*** AVAILABLE DATA ***

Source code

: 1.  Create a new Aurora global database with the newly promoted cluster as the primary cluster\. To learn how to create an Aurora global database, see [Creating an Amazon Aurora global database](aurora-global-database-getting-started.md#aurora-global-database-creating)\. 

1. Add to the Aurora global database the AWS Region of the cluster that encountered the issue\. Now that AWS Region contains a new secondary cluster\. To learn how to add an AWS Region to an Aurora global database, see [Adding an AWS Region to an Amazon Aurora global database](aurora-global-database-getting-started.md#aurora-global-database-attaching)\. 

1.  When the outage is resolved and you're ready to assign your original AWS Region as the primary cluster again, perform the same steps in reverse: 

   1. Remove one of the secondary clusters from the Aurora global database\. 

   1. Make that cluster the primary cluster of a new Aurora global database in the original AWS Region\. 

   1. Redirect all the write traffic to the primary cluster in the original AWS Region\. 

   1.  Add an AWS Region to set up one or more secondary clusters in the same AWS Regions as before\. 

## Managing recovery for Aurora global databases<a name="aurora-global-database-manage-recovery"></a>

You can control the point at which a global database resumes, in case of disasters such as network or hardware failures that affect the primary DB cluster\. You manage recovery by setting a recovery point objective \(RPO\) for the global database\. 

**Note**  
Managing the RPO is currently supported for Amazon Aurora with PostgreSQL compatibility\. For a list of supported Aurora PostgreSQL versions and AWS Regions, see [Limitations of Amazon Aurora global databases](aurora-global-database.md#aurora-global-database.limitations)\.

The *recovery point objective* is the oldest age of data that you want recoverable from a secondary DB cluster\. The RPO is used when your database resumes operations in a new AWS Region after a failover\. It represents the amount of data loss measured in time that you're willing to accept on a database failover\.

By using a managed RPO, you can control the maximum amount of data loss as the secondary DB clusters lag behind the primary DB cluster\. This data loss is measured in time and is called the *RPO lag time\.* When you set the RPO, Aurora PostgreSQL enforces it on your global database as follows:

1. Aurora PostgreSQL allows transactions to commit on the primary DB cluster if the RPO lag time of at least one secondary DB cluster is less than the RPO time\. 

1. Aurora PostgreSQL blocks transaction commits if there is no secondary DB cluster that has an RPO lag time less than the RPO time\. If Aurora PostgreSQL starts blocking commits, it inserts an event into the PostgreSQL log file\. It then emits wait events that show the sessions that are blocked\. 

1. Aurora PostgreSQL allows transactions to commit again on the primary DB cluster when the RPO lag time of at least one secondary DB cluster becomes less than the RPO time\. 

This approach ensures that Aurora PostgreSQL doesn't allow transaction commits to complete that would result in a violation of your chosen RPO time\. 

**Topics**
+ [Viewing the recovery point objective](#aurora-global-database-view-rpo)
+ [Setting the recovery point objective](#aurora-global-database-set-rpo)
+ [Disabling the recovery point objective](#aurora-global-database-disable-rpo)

*** End of AVAILABLE DATA ***

PROBLEM STATEMENT –
Which lines above hold the string "same"? Show each of them.

EXERCISE RESPONSE –
1.  When the outage is resolved and you're ready to assign your original AWS Region as the primary cluster again, perform the same steps in reverse: 
   1.  Add an AWS Region to set up one or more secondary clusters in the same AWS Regions as before\. 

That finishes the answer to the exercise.